If the entries in your SQL data store are created by you (i.e. some codebase in your control), it would be better that the same code base updates documents in Elasticsearch, may be not directly but by notifying some other service or with the help of queues to not waste time in responding to requests (if that's the kind of setup you have).
We have a pretty similar use case of Elasticsearch. We provide search inside our app, which performs search across different categories of data. Some of this data is actually created by the users of our app through our app - so we handle this easily. Our app writes that data to our SQL data store and pushes the same data in RabbitMQ for indexing/updating in Elasticsearch. On the other side of RabbitMQ, we have a consumer written in Python that basically replaces the entire document in Elasticsearch. So the corresponding rows in our SQL datastore and documents in Elasticsearch share the ID which enables us to update the document.
Another case is where there are a few types of data that we perform search on comes from some 3rd party service which exposes the data over their HTTP API. The data creation is in our control but we don't have an automated mechanism of updating the entries in Elasticsearch. In this case, we basically run a cron job that takes care of this. We have managed to tune the cron's schedule because we also have a limited number of API queries quota. But in this case, our data is not really updated so much per day. So this kind of system works for us.
Disclaimer: I co-developed this solution.
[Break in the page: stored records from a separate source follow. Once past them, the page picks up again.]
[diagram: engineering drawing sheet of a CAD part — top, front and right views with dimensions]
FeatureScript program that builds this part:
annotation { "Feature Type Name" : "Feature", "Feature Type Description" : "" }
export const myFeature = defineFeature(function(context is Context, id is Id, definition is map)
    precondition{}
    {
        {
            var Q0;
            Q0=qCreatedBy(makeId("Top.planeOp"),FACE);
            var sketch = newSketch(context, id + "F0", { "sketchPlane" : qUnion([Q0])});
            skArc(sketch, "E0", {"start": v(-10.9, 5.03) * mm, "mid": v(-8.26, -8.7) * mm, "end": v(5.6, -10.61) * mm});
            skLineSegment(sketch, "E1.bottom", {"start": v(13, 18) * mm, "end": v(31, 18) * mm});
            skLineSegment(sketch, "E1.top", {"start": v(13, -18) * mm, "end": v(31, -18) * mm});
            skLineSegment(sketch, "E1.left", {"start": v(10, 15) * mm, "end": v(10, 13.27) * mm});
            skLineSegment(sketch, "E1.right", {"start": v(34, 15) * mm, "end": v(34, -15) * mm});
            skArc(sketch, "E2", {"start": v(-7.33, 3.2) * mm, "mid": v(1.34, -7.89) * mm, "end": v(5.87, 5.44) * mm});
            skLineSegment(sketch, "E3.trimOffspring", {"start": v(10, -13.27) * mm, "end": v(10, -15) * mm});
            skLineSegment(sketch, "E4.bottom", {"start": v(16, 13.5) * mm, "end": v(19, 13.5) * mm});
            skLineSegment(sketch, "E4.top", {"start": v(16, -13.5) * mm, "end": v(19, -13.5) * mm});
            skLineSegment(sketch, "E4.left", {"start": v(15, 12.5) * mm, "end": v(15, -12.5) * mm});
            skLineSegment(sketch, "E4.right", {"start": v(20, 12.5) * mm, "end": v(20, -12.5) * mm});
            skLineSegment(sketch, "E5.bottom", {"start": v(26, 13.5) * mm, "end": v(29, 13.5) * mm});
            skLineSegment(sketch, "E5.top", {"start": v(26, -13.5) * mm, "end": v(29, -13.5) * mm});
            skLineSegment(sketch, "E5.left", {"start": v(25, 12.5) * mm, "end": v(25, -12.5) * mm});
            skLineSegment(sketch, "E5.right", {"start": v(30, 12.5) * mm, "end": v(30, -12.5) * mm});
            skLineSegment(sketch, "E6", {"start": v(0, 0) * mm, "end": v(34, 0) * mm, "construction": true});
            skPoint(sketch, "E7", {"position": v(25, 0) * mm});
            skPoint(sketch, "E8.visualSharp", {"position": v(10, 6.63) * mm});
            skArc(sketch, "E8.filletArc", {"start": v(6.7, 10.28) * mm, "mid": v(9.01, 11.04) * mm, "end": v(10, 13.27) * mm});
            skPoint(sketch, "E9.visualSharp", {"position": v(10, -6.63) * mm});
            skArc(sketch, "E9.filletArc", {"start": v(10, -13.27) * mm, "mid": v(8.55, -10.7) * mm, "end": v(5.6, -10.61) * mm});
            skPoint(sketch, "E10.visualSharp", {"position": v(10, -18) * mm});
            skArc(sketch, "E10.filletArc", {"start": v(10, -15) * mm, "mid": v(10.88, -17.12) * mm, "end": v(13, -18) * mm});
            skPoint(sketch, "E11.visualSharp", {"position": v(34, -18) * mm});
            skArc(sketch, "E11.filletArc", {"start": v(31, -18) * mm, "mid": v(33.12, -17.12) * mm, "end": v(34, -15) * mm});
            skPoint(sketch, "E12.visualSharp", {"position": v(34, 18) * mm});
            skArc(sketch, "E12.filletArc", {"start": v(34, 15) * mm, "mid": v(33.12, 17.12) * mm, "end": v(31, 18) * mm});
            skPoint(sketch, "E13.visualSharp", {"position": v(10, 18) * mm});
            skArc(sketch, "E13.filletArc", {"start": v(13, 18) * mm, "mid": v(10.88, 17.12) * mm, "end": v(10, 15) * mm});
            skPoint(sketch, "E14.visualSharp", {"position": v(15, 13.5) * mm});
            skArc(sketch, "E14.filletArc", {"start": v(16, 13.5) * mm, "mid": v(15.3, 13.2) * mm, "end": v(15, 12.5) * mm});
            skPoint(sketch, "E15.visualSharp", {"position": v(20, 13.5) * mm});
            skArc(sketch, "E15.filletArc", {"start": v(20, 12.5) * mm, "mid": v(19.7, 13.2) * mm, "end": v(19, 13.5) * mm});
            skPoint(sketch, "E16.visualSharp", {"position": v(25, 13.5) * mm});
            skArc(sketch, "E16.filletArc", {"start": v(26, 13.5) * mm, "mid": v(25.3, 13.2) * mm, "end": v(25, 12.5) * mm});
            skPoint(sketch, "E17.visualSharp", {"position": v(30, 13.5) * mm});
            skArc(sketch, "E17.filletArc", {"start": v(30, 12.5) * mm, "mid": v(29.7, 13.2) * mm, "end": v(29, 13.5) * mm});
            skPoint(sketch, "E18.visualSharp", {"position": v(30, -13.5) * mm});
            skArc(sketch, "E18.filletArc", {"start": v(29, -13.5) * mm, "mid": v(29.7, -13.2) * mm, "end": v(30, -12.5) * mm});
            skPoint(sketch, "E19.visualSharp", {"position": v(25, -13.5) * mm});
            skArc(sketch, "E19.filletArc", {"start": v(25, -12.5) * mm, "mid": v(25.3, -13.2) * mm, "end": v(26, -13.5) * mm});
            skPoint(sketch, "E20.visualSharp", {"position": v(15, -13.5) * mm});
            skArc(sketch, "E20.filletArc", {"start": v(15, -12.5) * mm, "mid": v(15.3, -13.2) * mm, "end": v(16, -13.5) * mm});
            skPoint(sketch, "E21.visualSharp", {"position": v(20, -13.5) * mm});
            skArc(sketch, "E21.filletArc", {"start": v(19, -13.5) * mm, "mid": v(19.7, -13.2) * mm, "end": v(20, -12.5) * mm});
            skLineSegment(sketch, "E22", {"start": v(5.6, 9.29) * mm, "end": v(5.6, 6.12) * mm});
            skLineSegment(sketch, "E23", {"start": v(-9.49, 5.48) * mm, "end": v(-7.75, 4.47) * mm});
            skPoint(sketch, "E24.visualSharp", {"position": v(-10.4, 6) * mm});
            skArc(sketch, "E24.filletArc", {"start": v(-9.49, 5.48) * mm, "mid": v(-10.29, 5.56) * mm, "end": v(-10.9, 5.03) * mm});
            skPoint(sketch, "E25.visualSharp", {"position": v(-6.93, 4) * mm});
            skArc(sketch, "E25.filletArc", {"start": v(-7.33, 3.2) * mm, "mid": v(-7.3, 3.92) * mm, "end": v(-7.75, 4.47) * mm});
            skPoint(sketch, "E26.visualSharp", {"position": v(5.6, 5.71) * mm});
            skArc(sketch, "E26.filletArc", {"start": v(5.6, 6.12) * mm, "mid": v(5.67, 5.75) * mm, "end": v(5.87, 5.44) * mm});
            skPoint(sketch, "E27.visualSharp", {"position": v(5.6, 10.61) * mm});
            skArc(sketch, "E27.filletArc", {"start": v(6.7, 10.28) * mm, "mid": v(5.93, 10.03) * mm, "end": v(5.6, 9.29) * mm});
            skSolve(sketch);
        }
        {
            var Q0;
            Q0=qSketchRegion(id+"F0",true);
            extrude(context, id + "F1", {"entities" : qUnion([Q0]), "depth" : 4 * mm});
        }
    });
I needed something like the jdbc-river that could do more complex "roll-ups" of data. After careful consideration of what it would take to modify the jdbc-river to suit my needs, I ended up writing the river-net.
Here are a few of the features:
It gets fairly decent performance (comparable to the jdbc-river. We get upwards of 6k rows/sec)
It can join many tables to create complex nested arrays of documents without creating duplicate child documents
It follows a lot of the same conventions as the jdbc-river.
It also supports reading from files.
It's written in C#
It uses Quartz.Net and supports cron expressions for scheduling.
This project is open source, and we already have a second project (also to be open sourced) that does generic job scheduling with RabbitMQ. We have ported over a lot of this project, and plan to the RabbitMQ river for better performance and stability when indexing into Elasticsearch.
To combat large updates, we aren't hitting tables directly. Instead we use stored procedures that only grab deltas. We also have an option on the sp to reset the delta to reindex everything.
The project is fairly young with only a few commits, but we are open to collaboration and new ideas.